Advocates for industrial businesses want to communicate three main points to city planners on Wednesday, said Jesse Solomon, economic development program manager at Southwest Brooklyn Industrial Development Corporation. They are:

► Leave the Industrial Business Zone (roughly between Third Street to the mouth of the canal) alone unless the city intends to strengthen or expand it.

► Outside the Industrial Business Zone, the city should maintain as much manufacturing space as possible in Gowanus. "We're hopeful that the areas zoned for manufacturing outside the Industrial Business Zone will also stay zoned for manufacturing and at a minimum be designed to maintain high job-intensive use," Solomon said.

► The city should consider how a rezoning would affect industrial business operations. It's already a challenge for businesses to maintain their loading zones, for example, and an influx of new residents would add to that pressure, Solomon said. Foot traffic can interfere with trucking routes, for example, she said.

The city has said it wants to "promote job-generating uses including industrial, arts, cultural and creative sectors" in Gowanus and "improve access to jobs at a variety of skill levels." But it must balance that desire with the need for affordable housing and preserving the neighborhood's arts spaces.

Mayor Bill de Blasio announced a plan in 2015 to protect Industrial Business Zones like the one in Gowanus from encroachment by hotels and self-storage. But that plan has been delayed because the city now wants to look at adopting the policy in all manufacturing zones, which will require more study and review.

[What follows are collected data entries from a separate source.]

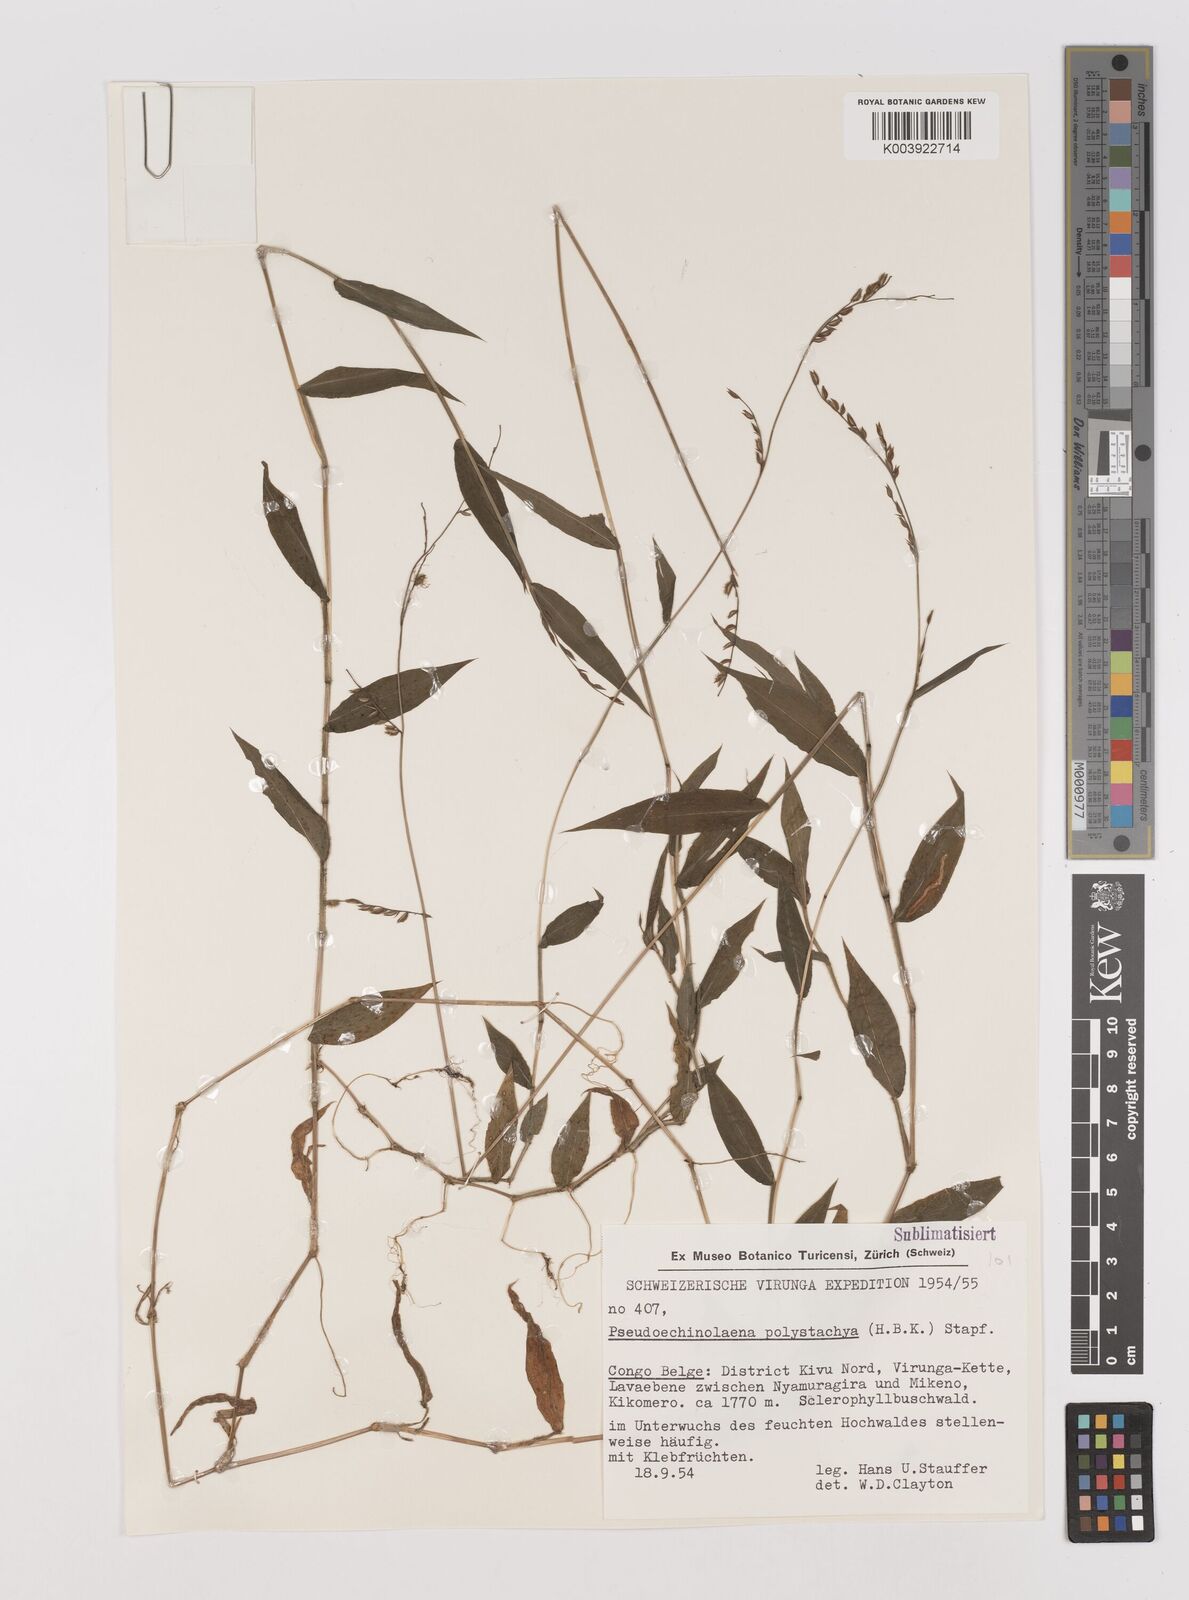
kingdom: Plantae
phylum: Tracheophyta
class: Liliopsida
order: Poales
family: Poaceae
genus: Pseudechinolaena
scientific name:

The delay has frustrated advocates such as the Association for Neighborhood & Housing Development, which says Industrial Business Zones provide good-paying jobs.

"There’s a really big opportunity for community groups and residents to get a lot out of this rezoning," said ANHD campaign coordinator Armando Chapelliquen. "There’s a lot at stake, whether it's on the economic development side, resiliency, residential development. What's really going to be interesting is, how does the city balance those different priorities and concerns?"

The Department of City Planning did not respond to requests for comment.

UPDATE FEB. 22: An earlier version of this story said Southwest Brooklyn Industrial Development Corporation was hosting the meeting, but the Department of City Planning, which did not respond to requests for comment on this story, called an hour prior to the meeting to say that the Planning Department, not SWBIDC, was the host.

The meeting between industrial business owners and Department of City Planning staff will start at 1 p.m. Wednesday at the Gowanus Alliance office, 135 13th St.